Diversified Portfolio Should Be Long-Term Goal, Say Energy Officials
The "big three" for Estonian energy are oil shale, wood and wind, say Estonian energy officials in painting a picture of a future where pragmatic considerations will shape the sector.
With discussion about the future energy set to begin today at a conference on updating the national energy strategy, World Energy Council Estonian committee secretary general Mihkel Härm and Economic Affairs Ministry undersecretary Ando Leppiman told ETV that relatively cheap oil shale, although frowned upon by the EU, will remain a top choice in a world hungry for energy.
The mineral is unlikely to run out by 2050, said Leppiman.
As to what advice he would give consumers beset by ever higher prices of energy, Härm said the most important thing is efficiency and conservation.
"But the problem is that people have to make a large initial investment. And they have the hope that maybe the day after tomorrow energy will be so cheap that there is no point for them to make the investment." But Härm said in his view energy will not become cheaper.
Besides oil shale, biomass and wind, Härm called international connections a keyword. "If we look at neighboring countries, nuclear plants are certainly on the agenda in Finland and undoubtedly electricity based on natural gas will be imported from Russia," he said.
Leppiman said Estonia's strategy should be to keep all options open.

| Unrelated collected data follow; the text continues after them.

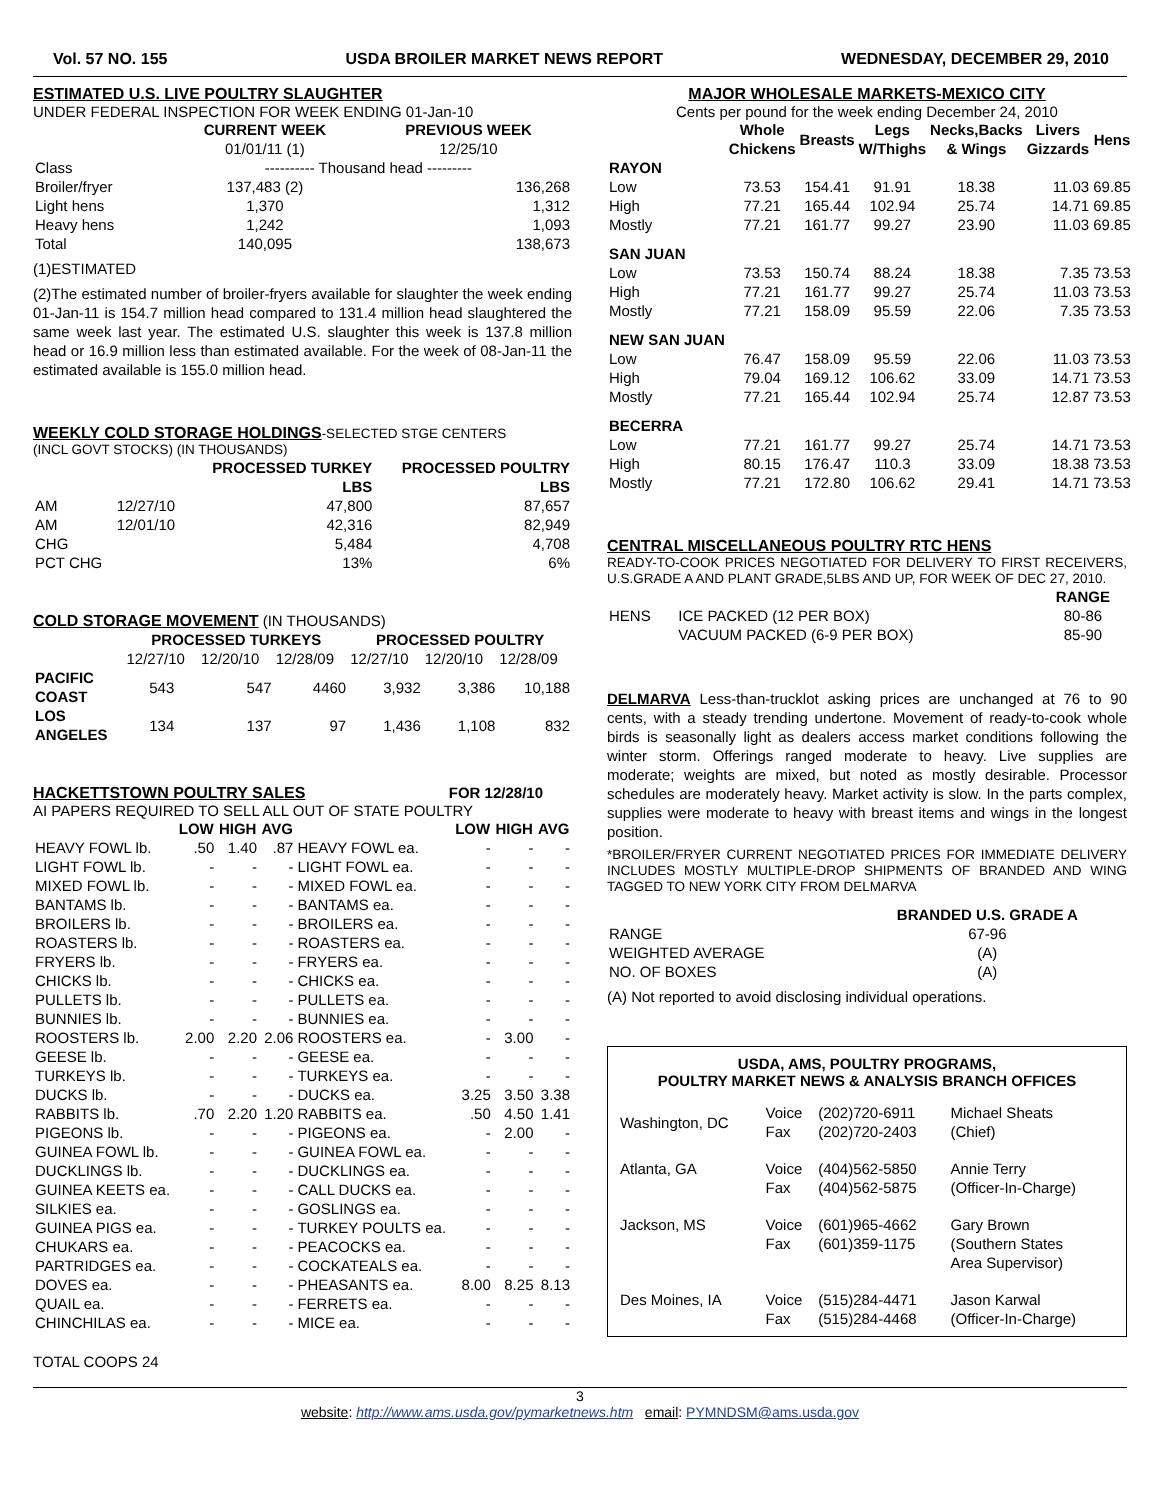Vol. 57 NO. 155 USDA BROILER MARKET NEWS REPORT WEDNESDAY, DECEMBER 29, 2010
ESTIMATED U.S. LIVE POULTRY SLAUGHTER
UNDER FEDERAL INSPECTION FOR WEEK ENDING 01-Jan-10
| | CURRENT WEEK | PREVIOUS WEEK |
| --- | --- | --- |
| | 01/01/11 (1) | 12/25/10 |
| Class | ---------- Thousand head --------- | |
| Broiler/fryer | 137,483 (2) | 136,268 |
| Light hens | 1,370 | 1,312 |
| Heavy hens | 1,242 | 1,093 |
| Total | 140,095 | 138,673 |
(1)ESTIMATED
(2)The estimated number of broiler-fryers available for slaughter the week ending 01-Jan-11 is 154.7 million head compared to 131.4 million head slaughtered the same week last year. The estimated U.S. slaughter this week is 137.8 million head or 16.9 million less than estimated available. For the week of 08-Jan-11 the estimated available is 155.0 million head.
WEEKLY COLD STORAGE HOLDINGS
-SELECTED STGE CENTERS
(INCL GOVT STOCKS) (IN THOUSANDS)
| | | PROCESSED TURKEY LBS | PROCESSED POULTRY LBS |
| --- | --- | --- | --- |
| AM | 12/27/10 | 47,800 | 87,657 |
| AM | 12/01/10 | 42,316 | 82,949 |
| CHG | | 5,484 | 4,708 |
| PCT CHG | | 13% | 6% |
COLD STORAGE MOVEMENT
(IN THOUSANDS)
| | PROCESSED TURKEYS | | | PROCESSED POULTRY | | |
| --- | --- | --- | --- | --- | --- | --- |
| | 12/27/10 | 12/20/10 | 12/28/09 | 12/27/10 | 12/20/10 | 12/28/09 |
| PACIFIC COAST | 543 | 547 | 4460 | 3,932 | 3,386 | 10,188 |
| LOS ANGELES | 134 | 137 | 97 | 1,436 | 1,108 | 832 |
HACKETTSTOWN POULTRY SALES FOR 12/28/10
AI PAPERS REQUIRED TO SELL ALL OUT OF STATE POULTRY
| | LOW | HIGH | AVG | | LOW | HIGH | AVG |
| --- | --- | --- | --- | --- | --- | --- | --- |
| HEAVY FOWL lb. | .50 | 1.40 | .87 | HEAVY FOWL ea. | - | - | - |
| LIGHT FOWL lb. | - | - | - | LIGHT FOWL ea. | - | - | - |
| MIXED FOWL lb. | - | - | - | MIXED FOWL ea. | - | - | - |
| BANTAMS lb. | - | - | - | BANTAMS ea. | - | - | - |
| BROILERS lb. | - | - | - | BROILERS ea. | - | - | - |
| ROASTERS lb. | - | - | - | ROASTERS ea. | - | - | - |
| FRYERS lb. | - | - | - | FRYERS ea. | - | - | - |
| CHICKS lb. | - | - | - | CHICKS ea. | - | - | - |
| PULLETS lb. | - | - | - | PULLETS ea. | - | - | - |
| BUNNIES lb. | - | - | - | BUNNIES ea. | - | - | - |
| ROOSTERS lb. | 2.00 | 2.20 | 2.06 | ROOSTERS ea. | - | 3.00 | - |
| GEESE lb. | - | - | - | GEESE ea. | - | - | - |
| TURKEYS lb. | - | - | - | TURKEYS ea. | - | - | - |
| DUCKS lb. | - | - | - | DUCKS ea. | 3.25 | 3.50 | 3.38 |
| RABBITS lb. | .70 | 2.20 | 1.20 | RABBITS ea. | .50 | 4.50 | 1.41 |
| PIGEONS lb. | - | - | - | PIGEONS ea. | - | 2.00 | - |
| GUINEA FOWL lb. | - | - | - | GUINEA FOWL ea. | - | - | - |
| DUCKLINGS lb. | - | - | - | DUCKLINGS ea. | - | - | - |
| GUINEA KEETS ea. | - | - | - | CALL DUCKS ea. | - | - | - |
| SILKIES ea. | - | - | - | GOSLINGS ea. | - | - | - |
| GUINEA PIGS ea. | - | - | - | TURKEY POULTS ea. | - | - | - |
| CHUKARS ea. | - | - | - | PEACOCKS ea. | - | - | - |
| PARTRIDGES ea. | - | - | - | COCKATEALS ea. | - | - | - |
| DOVES ea. | - | - | - | PHEASANTS ea. | 8.00 | 8.25 | 8.13 |
| QUAIL ea. | - | - | - | FERRETS ea. | - | - | - |
| CHINCHILAS ea. | - | - | - | MICE ea. | - | - | - |
TOTAL COOPS 24
MAJOR WHOLESALE MARKETS-MEXICO CITY
Cents per pound for the week ending December 24, 2010
| | Whole Chickens | Breasts | Legs W/Thighs | Necks,Backs & Wings | Livers Gizzards | Hens |
| --- | --- | --- | --- | --- | --- | --- |
| RAYON | | | | | | |
| Low | 73.53 | 154.41 | 91.91 | 18.38 | 11.03 | 69.85 |
| High | 77.21 | 165.44 | 102.94 | 25.74 | 14.71 | 69.85 |
| Mostly | 77.21 | 161.77 | 99.27 | 23.90 | 11.03 | 69.85 |
| SAN JUAN | | | | | | |
| Low | 73.53 | 150.74 | 88.24 | 18.38 | 7.35 | 73.53 |
| High | 77.21 | 161.77 | 99.27 | 25.74 | 11.03 | 73.53 |
| Mostly | 77.21 | 158.09 | 95.59 | 22.06 | 7.35 | 73.53 |
| NEW SAN JUAN | | | | | | |
| Low | 76.47 | 158.09 | 95.59 | 22.06 | 11.03 | 73.53 |
| High | 79.04 | 169.12 | 106.62 | 33.09 | 14.71 | 73.53 |
| Mostly | 77.21 | 165.44 | 102.94 | 25.74 | 12.87 | 73.53 |
| BECERRA | | | | | | |
| Low | 77.21 | 161.77 | 99.27 | 25.74 | 14.71 | 73.53 |
| High | 80.15 | 176.47 | 110.3 | 33.09 | 18.38 | 73.53 |
| Mostly | 77.21 | 172.80 | 106.62 | 29.41 | 14.71 | 73.53 |
CENTRAL MISCELLANEOUS POULTRY RTC HENS
READY-TO-COOK PRICES NEGOTIATED FOR DELIVERY TO FIRST RECEIVERS, U.S.GRADE A AND PLANT GRADE,5LBS AND UP, FOR WEEK OF DEC 27, 2010.
| | | RANGE |
| --- | --- | --- |
| HENS | ICE PACKED (12 PER BOX) | 80-86 |
| | VACUUM PACKED (6-9 PER BOX) | 85-90 |
DELMARVA Less-than-trucklot asking prices are unchanged at 76 to 90 cents, with a steady trending undertone. Movement of ready-to-cook whole birds is seasonally light as dealers access market conditions following the winter storm. Offerings ranged moderate to heavy. Live supplies are moderate; weights are mixed, but noted as mostly desirable. Processor schedules are moderately heavy. Market activity is slow. In the parts complex, supplies were moderate to heavy with breast items and wings in the longest position.
*BROILER/FRYER CURRENT NEGOTIATED PRICES FOR IMMEDIATE DELIVERY INCLUDES MOSTLY MULTIPLE-DROP SHIPMENTS OF BRANDED AND WING TAGGED TO NEW YORK CITY FROM DELMARVA
| | BRANDED U.S. GRADE A |
| --- | --- |
| RANGE | 67-96 |
| WEIGHTED AVERAGE | (A) |
| NO. OF BOXES | (A) |
(A) Not reported to avoid disclosing individual operations.
USDA, AMS, POULTRY PROGRAMS,
POULTRY MARKET NEWS & ANALYSIS BRANCH OFFICES
| Washington, DC | Voice Fax | (202)720-6911 (202)720-2403 | Michael Sheats (Chief) |
| Atlanta, GA | Voice Fax | (404)562-5850 (404)562-5875 | Annie Terry (Officer-In-Charge) |
| Jackson, MS | Voice Fax | (601)965-4662 (601)359-1175 | Gary Brown (Southern States Area Supervisor) |
| Des Moines, IA | Voice Fax | (515)284-4471 (515)284-4468 | Jason Karwal (Officer-In-Charge) |
3
website: http://www.ams.usda.gov/pymarketnews.htm email: PYMNDSM@ams.usda.gov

"Estonia, I believe, will continue its pragmatic policy of combining as many different energy sources and technologies for generating energy as possible, in the power, heat and other sectors," he said. "This will create a foundation, so that no matter what direction policy trends - leaning heavily toward the green side or if climate policy simply ends at some point - we would have as many alternatives as possible."